La propuesta, de concretarse, significaría un cambio profundo en la estructura de Barcelona SC, ya que el capital no solamente permitiría cubrir buena parte de las obligaciones pendientes, sino también establecer un nuevo modelo de gestión. Antes de realizar un desembolso de esta magnitud, resultaría lógico que el grupo solicite una auditoría completa para conocer el verdadero estado financiero de la institución. También podría buscar participación en ingresos comerciales, derechos y futuras transferencias, aunque estos últimos aspectos deben entenderse como escenarios razonables para una inversión de este tamaño.
Las deudas de Barcelona SC serían cerca de 55 millones de dólares
La situación financiera de Barcelona SC explica por qué una inversión cercana a los USD 90 millones podría representar un punto de inflexión para la institución. Galo Roggiero, vicepresidente del club, señaló que la dirigencia conocía que las obligaciones económicas de Barcelona se encontraban entre USD 53 y 55 millones. Esta cifra muestra la magnitud del problema que debe enfrentar la administración y explica la necesidad de encontrar mecanismos que permitan reducir las deudas sin comprometer nuevamente la estabilidad del equipo.
Una eventual inyección de USD 90 millones superaría ampliamente el monto de las obligaciones reconocidas por la dirigencia, aunque eso no significa que todo el dinero pueda destinarse directamente a cancelar deudas. Una inversión de esta naturaleza también tendría que contemplar la operación del club, compromisos futuros, infraestructura y la construcción de un proyecto sostenible. Para Barcelona, el desafío no solamente pasa por conseguir capital, sino por garantizar que los recursos sean administrados de manera que la institución pueda evitar volver a acumular obligaciones millonarias en los siguientes años.

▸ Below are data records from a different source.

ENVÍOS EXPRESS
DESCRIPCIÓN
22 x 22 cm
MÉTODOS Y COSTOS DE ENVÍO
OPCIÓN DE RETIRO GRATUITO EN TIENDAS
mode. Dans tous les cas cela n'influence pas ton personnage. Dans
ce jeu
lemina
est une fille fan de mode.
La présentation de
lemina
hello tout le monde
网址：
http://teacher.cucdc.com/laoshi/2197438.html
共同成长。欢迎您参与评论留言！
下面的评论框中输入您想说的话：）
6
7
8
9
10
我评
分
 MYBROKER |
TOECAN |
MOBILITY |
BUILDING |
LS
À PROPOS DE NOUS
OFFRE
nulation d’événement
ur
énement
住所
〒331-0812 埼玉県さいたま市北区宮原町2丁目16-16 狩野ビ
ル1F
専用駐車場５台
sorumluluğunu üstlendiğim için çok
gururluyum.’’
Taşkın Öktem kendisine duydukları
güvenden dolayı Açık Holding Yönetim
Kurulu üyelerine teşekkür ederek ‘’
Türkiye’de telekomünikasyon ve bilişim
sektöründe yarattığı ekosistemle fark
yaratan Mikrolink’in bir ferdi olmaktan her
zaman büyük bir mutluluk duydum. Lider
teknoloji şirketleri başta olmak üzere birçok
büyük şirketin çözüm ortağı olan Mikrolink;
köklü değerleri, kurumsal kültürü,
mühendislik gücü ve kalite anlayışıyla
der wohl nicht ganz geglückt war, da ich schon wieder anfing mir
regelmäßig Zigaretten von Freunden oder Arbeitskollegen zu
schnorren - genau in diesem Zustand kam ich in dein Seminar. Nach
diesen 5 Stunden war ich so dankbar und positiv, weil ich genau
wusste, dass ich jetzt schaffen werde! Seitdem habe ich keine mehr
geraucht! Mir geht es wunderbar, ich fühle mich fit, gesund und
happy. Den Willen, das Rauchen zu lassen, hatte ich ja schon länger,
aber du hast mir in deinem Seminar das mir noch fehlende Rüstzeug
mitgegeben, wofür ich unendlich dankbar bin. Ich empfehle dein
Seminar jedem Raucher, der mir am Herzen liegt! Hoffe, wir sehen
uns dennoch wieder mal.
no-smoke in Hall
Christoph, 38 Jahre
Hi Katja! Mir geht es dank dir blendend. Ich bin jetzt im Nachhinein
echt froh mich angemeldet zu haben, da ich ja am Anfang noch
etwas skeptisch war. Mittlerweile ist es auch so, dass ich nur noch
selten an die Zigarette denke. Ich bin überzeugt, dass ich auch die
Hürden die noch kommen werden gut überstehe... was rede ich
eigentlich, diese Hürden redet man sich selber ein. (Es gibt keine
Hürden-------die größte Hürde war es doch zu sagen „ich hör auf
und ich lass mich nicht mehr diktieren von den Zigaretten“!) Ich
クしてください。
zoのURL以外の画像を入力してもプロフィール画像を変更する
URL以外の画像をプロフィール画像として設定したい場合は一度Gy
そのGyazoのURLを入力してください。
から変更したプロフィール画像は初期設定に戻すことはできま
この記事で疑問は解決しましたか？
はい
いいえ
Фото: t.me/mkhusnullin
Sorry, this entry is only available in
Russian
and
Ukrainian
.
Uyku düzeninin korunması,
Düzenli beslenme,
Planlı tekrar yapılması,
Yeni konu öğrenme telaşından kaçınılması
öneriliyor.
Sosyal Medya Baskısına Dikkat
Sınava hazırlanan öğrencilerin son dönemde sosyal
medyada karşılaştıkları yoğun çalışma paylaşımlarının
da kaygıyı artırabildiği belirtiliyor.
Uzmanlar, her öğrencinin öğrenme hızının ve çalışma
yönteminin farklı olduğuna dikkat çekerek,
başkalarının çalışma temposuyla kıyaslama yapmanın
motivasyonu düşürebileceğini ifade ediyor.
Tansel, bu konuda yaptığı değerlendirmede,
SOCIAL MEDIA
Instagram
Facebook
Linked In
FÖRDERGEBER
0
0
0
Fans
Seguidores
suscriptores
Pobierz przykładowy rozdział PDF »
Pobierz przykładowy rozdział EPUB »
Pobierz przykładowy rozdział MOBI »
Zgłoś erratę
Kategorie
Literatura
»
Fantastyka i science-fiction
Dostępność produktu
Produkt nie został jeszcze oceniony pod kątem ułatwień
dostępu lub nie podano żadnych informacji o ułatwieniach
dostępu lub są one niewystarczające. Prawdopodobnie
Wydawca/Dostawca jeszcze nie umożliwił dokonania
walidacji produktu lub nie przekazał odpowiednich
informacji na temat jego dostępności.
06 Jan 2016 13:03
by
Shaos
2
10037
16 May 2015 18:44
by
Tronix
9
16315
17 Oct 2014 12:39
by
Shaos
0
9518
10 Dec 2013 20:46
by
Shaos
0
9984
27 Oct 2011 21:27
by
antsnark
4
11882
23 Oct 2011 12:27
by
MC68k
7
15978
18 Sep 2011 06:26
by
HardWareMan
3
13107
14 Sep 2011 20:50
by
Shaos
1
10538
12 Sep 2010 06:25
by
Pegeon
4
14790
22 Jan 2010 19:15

Uno de los grupos descartados por Barcelona SC fue Michel Deller y su grupo
Uno de los nombres que había sido relacionado con una posible inversión en Barcelona SC fue el de Michel Deller, empresario vinculado al proyecto de Independiente del Valle. Sin embargo, el propio Deller descartó esa posibilidad hace varios días y dejó claro que no existe interés de su parte ni del grupo relacionado con IDV para ingresar al conjunto amarillo. Al mismo tiempo, reconoció la importancia histórica de Barcelona dentro del fútbol ecuatoriano y destacó la grandeza de la institución. La salida de Deller de este escenario permite concentrar la atención en los otros grupos que podrían analizar una inversión en Barcelona.
Si realmente existe una propuesta cercana a los USD 90 millones, el punto más importante será conocer quién está detrás de ese capital y qué condiciones pretende establecer para ingresar al club. Una cantidad de ese tamaño podría cambiar la realidad económica del Ídolo, pero también implicaría modificaciones importantes en su administración y estructura de poder. Para Barcelona SC, la oportunidad tendría que ser analizada con extremo cuidado. Recibir una inyección millonaria podría solucionar buena parte de sus problemas inmediatos, pero entregar el control administrativo también representaría una decisión trascendental para el futuro institucional.